Fixing streets and leaky pipes has to be a top priority

A dramatic rise in city water and sewer rates is tough to take right now. Other options for funding must be explored.


It's obvious to anybody who has driven around Walla Walla that the streets are desperately in need of repair.

Beneath those roads the situation might be worse. The pipes that carry our water supply are old and failing. The sewer pipes are bad, too.

It's estimated that the city is losing 1 billion gallons of clean, drinkable water every year because the underground pipes are broken or too small.

The city must take action to fix the roads and the water system. But how do we -- the taxpayers -- pay for all that?

That's a question that's vexed the City Council and city officials for decades. Serious attempts to overhaul a large number of streets through selling bonds have been stymied.
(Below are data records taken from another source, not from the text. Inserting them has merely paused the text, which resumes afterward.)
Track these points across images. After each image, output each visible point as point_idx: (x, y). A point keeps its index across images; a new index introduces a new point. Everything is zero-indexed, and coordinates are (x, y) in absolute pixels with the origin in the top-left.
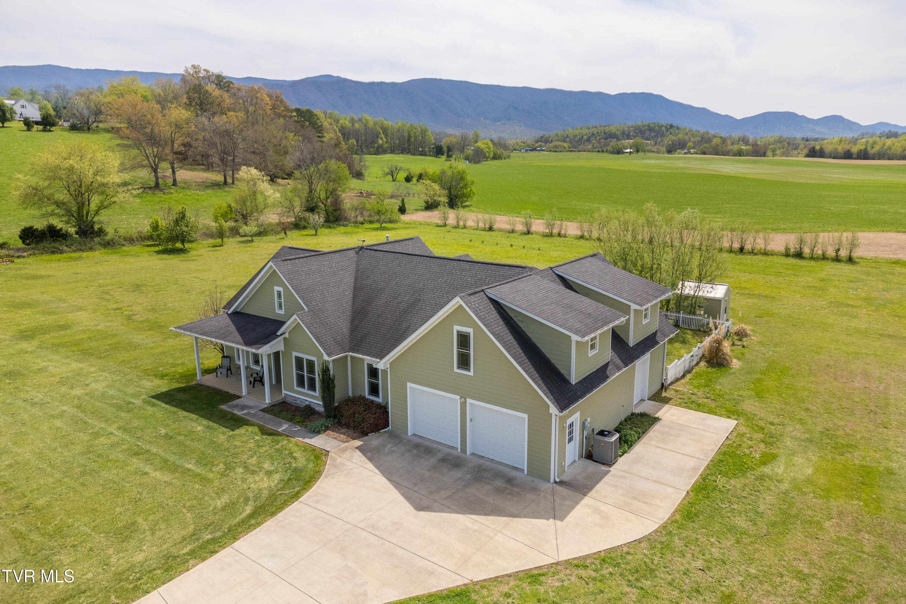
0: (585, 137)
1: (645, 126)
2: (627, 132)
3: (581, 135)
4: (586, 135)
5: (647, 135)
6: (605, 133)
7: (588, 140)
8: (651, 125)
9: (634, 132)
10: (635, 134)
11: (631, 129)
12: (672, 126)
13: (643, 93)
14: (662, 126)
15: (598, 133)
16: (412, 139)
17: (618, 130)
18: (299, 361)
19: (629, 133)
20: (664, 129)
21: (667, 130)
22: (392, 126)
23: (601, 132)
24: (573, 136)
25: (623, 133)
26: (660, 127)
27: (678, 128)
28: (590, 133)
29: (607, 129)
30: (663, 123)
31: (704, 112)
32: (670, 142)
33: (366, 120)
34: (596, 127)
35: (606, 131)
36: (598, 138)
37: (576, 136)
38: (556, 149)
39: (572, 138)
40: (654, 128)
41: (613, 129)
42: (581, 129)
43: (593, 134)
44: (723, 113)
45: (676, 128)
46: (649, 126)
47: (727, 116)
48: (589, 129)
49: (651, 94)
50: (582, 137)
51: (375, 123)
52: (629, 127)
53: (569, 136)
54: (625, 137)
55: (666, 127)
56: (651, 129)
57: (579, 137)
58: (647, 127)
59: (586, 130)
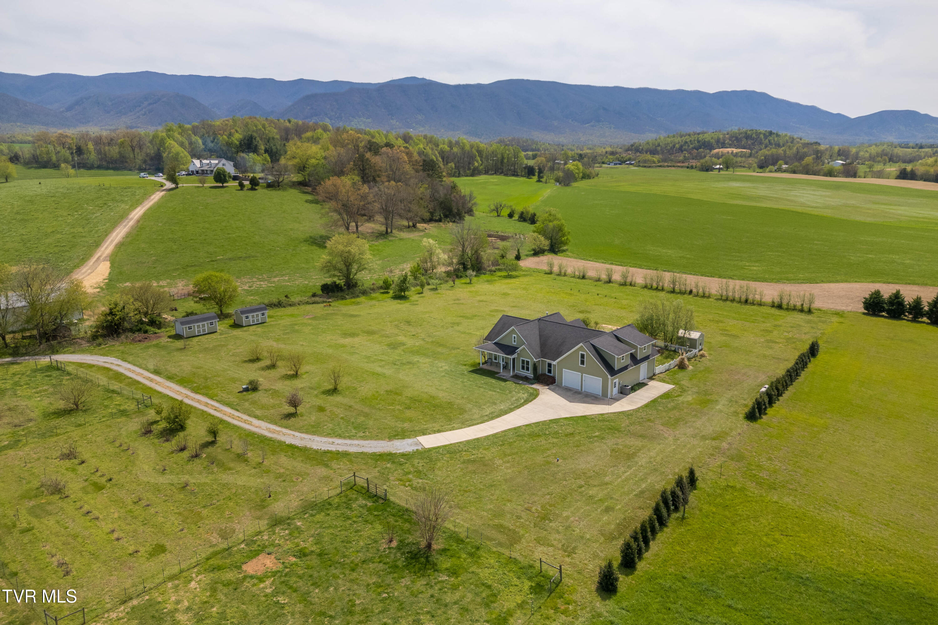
0: (677, 146)
1: (742, 133)
2: (721, 141)
3: (673, 144)
4: (679, 143)
5: (743, 143)
6: (699, 142)
7: (681, 150)
8: (748, 132)
9: (730, 140)
10: (730, 142)
11: (727, 136)
12: (771, 133)
14: (760, 133)
15: (691, 141)
16: (506, 161)
17: (712, 138)
19: (724, 140)
20: (762, 136)
21: (766, 137)
23: (694, 140)
24: (665, 144)
25: (718, 141)
26: (758, 134)
27: (777, 136)
28: (682, 141)
29: (701, 137)
30: (761, 130)
32: (763, 158)
33: (463, 143)
34: (689, 135)
35: (700, 139)
36: (691, 146)
37: (668, 144)
38: (645, 165)
39: (663, 146)
40: (751, 136)
41: (707, 137)
42: (674, 137)
43: (686, 142)
44: (835, 112)
45: (775, 136)
46: (746, 133)
47: (839, 115)
48: (681, 137)
49: (754, 92)
50: (674, 146)
51: (472, 147)
52: (724, 134)
53: (661, 144)
54: (720, 145)
55: (764, 134)
56: (748, 137)
57: (671, 145)
58: (743, 135)
59: (679, 139)
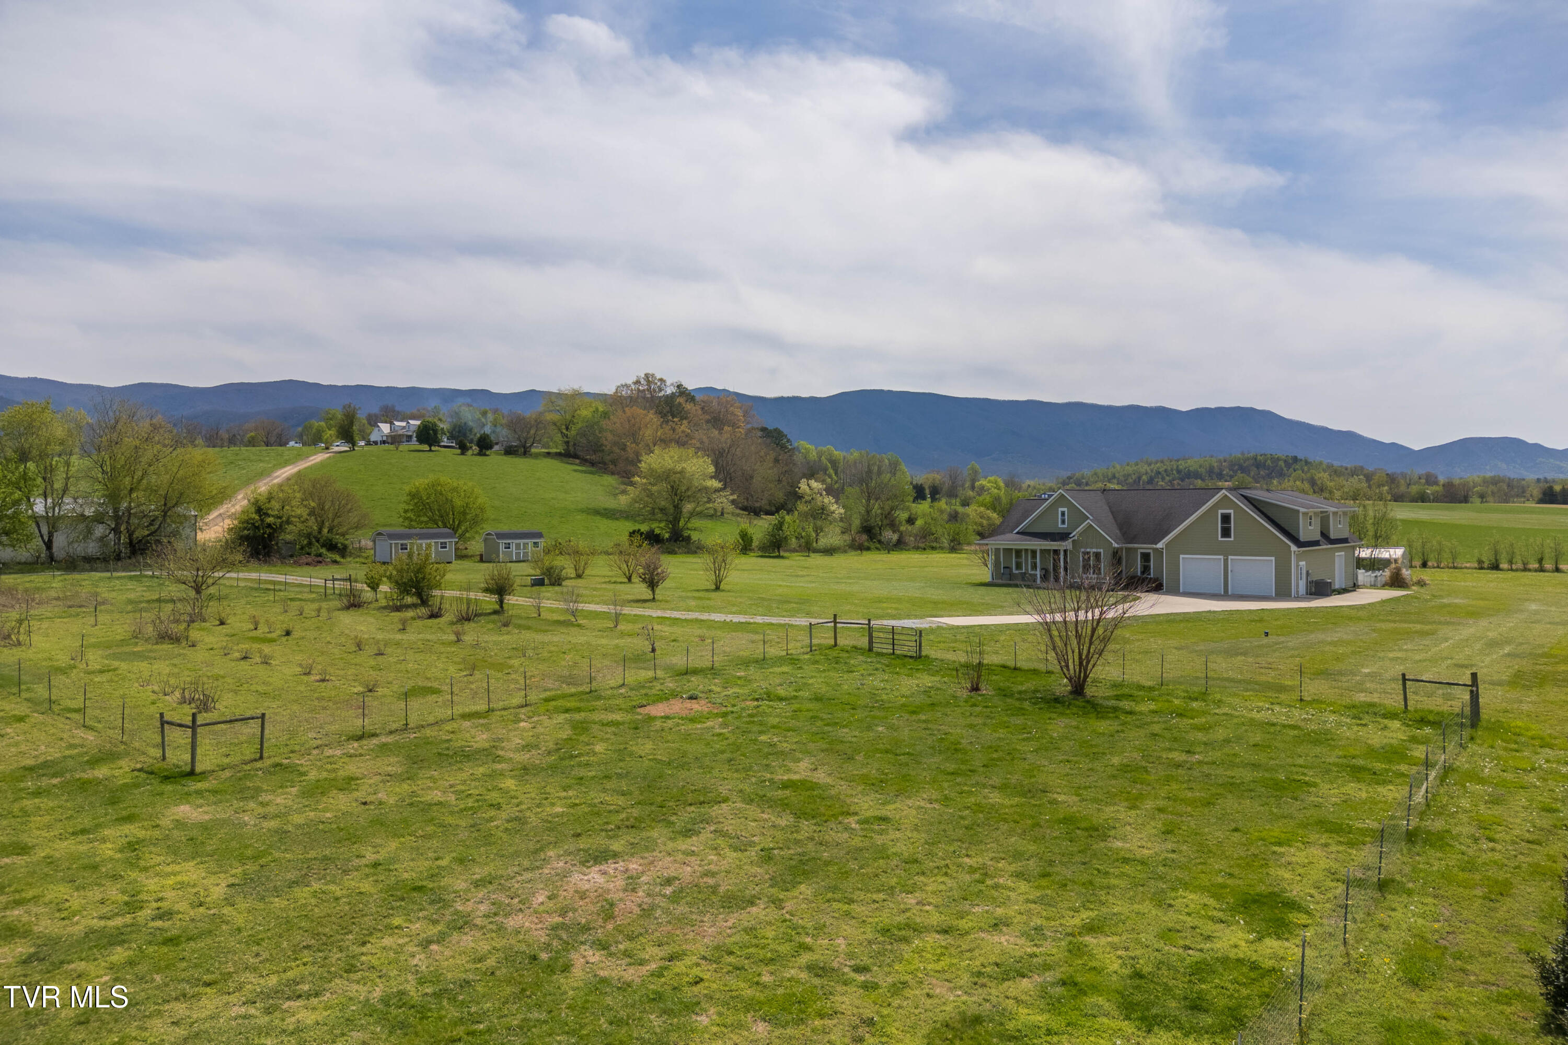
1: (1248, 459)
2: (1216, 470)
3: (1137, 475)
4: (1146, 473)
5: (1251, 473)
6: (1179, 472)
7: (1149, 482)
8: (1259, 457)
9: (1230, 470)
10: (1231, 473)
11: (1225, 464)
12: (1295, 459)
13: (1239, 407)
14: (1278, 459)
15: (1166, 471)
17: (1200, 466)
19: (1221, 471)
20: (1281, 463)
21: (1288, 465)
22: (844, 458)
23: (1172, 470)
24: (1124, 476)
25: (1211, 471)
26: (1276, 460)
27: (1307, 462)
28: (1152, 471)
29: (1182, 465)
30: (1280, 455)
31: (1349, 437)
33: (806, 449)
34: (1162, 462)
35: (1181, 467)
36: (1167, 478)
37: (1129, 475)
39: (1122, 478)
40: (1265, 463)
41: (1192, 464)
42: (1137, 464)
43: (1158, 473)
44: (1385, 440)
45: (1303, 463)
46: (1256, 459)
47: (1393, 444)
48: (1150, 464)
50: (1139, 478)
51: (820, 455)
52: (1220, 461)
53: (1117, 475)
54: (1214, 477)
55: (1285, 461)
56: (1258, 465)
57: (1134, 477)
58: (1251, 462)
59: (1146, 467)
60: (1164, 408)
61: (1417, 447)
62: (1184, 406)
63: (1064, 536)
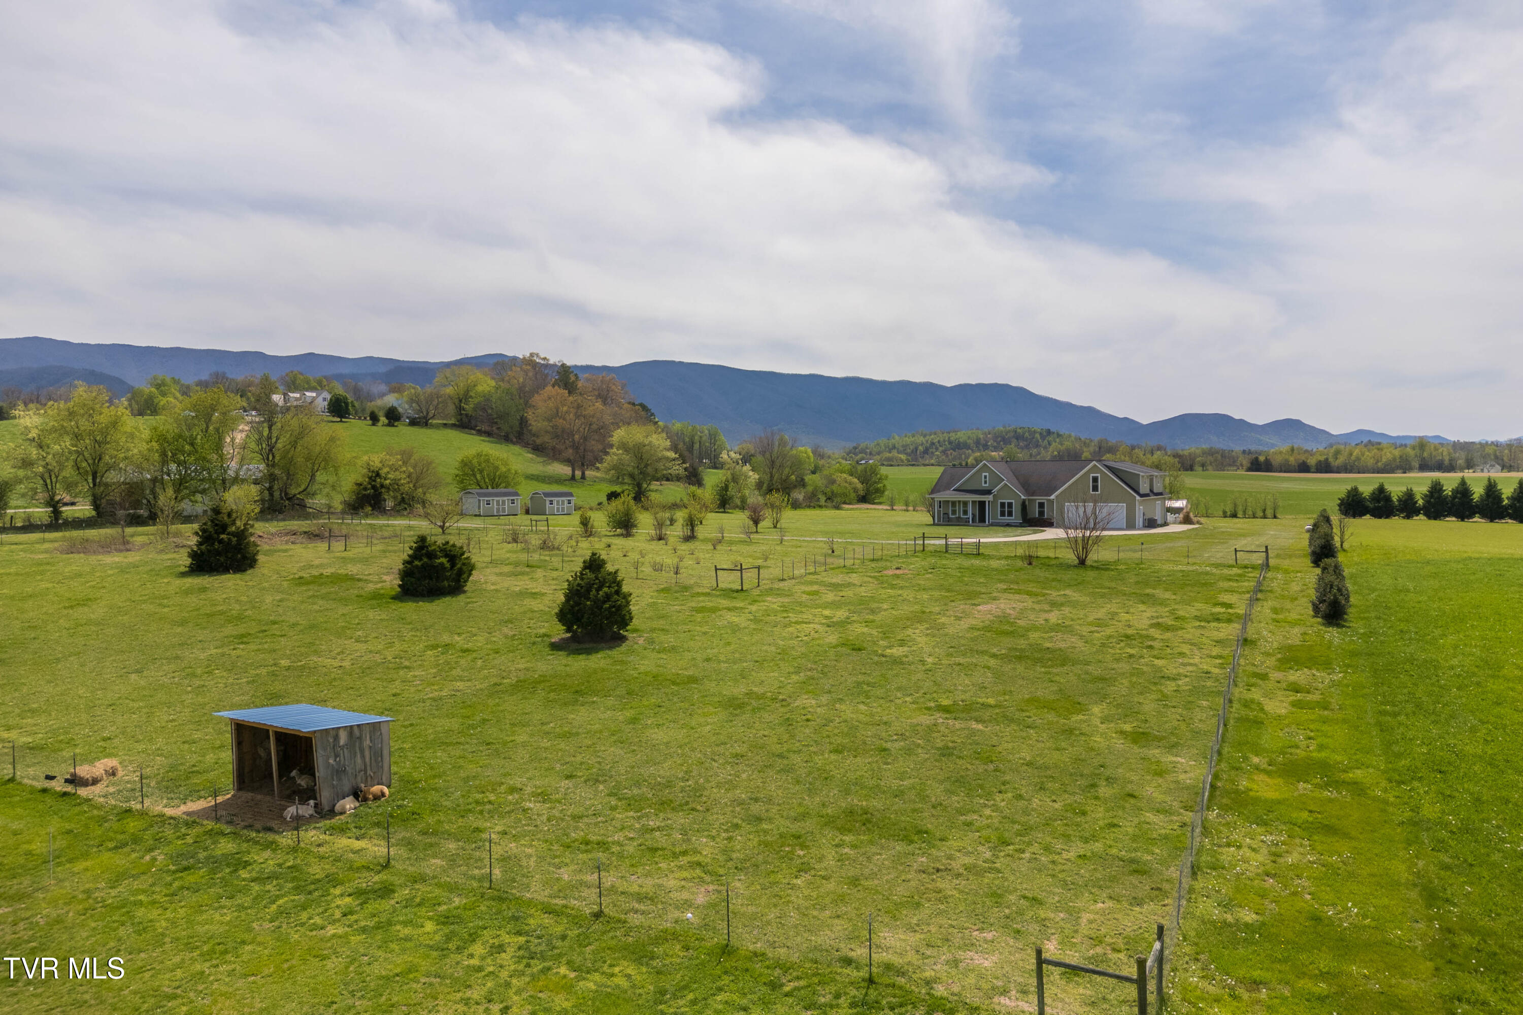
0: (921, 448)
1: (1009, 431)
2: (983, 442)
3: (913, 445)
4: (922, 444)
6: (950, 443)
7: (926, 451)
8: (1019, 430)
9: (995, 441)
11: (989, 436)
12: (1049, 432)
13: (995, 384)
14: (1035, 432)
15: (939, 442)
17: (969, 438)
18: (1003, 505)
19: (987, 442)
20: (1038, 436)
21: (1043, 438)
23: (944, 441)
24: (903, 446)
25: (977, 442)
26: (1032, 433)
27: (1059, 435)
28: (927, 441)
29: (953, 437)
30: (1035, 428)
31: (1090, 412)
32: (1056, 453)
34: (935, 435)
35: (952, 439)
36: (941, 449)
40: (1023, 435)
41: (961, 436)
42: (913, 436)
43: (933, 444)
44: (1120, 415)
45: (1055, 435)
46: (1016, 432)
47: (1126, 419)
48: (925, 436)
50: (916, 449)
52: (985, 434)
53: (895, 445)
54: (981, 447)
55: (1041, 434)
56: (1018, 436)
57: (912, 447)
58: (1012, 434)
59: (922, 438)
60: (931, 383)
61: (1145, 421)
62: (949, 382)
63: (988, 492)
A few projects boosted by matching federal or state dollars have taken place over the years but, for the most part, the effort has been piecemeal.

And less has been done about the underground pipes. But earlier this year city officials outlined an ambitious plan to replace the underground pipes and fix the roads in the process.

It makes sense given that the streets have to be torn up to get to those pipes.

But what didn't set well with many taxpayers is the potential cost. It was suggested that sewer and water rates be increased up 50 percent over the next six years, including a 14 percent increase in 2010. That's too much too fast.

The higher fees and the impact they would have on citizens has prompted City Manager Nabiel Shawa, who has only been on the job since October, to look for a different approach.

"I want to take it to the service clubs, have open houses and get businesses and people's recommendations," Shawa said recently.

Shawa is reviewing cost estimates with the idea of reducing the rate increase for the first two years in the hope that other funding options can be found.

"There is no easy fix. And the picture that has been fixed for me is that it is now reaching a critical phase, and we cannot stand back and expect a future generation to take care of this problem," Shawa said.

Shawa's right, there is no easy fix. He's also correct that other options have to be explored. Reaching out to the community for suggestions is a solid approach.

City government is limited on the approaches it can take, but working with citizens and trying to build a consensus is always good government.

This process is off to a solid start as linking street improvement with pipe replacement is an efficient way to tackle two serious problems with one solution.

When Shawa gets his road show -- make that the lousy-road-and-cracked-pipe show -- up and going, take the time to offer your views. It's going to take innovative thinking and a lot of cash to get the job done right.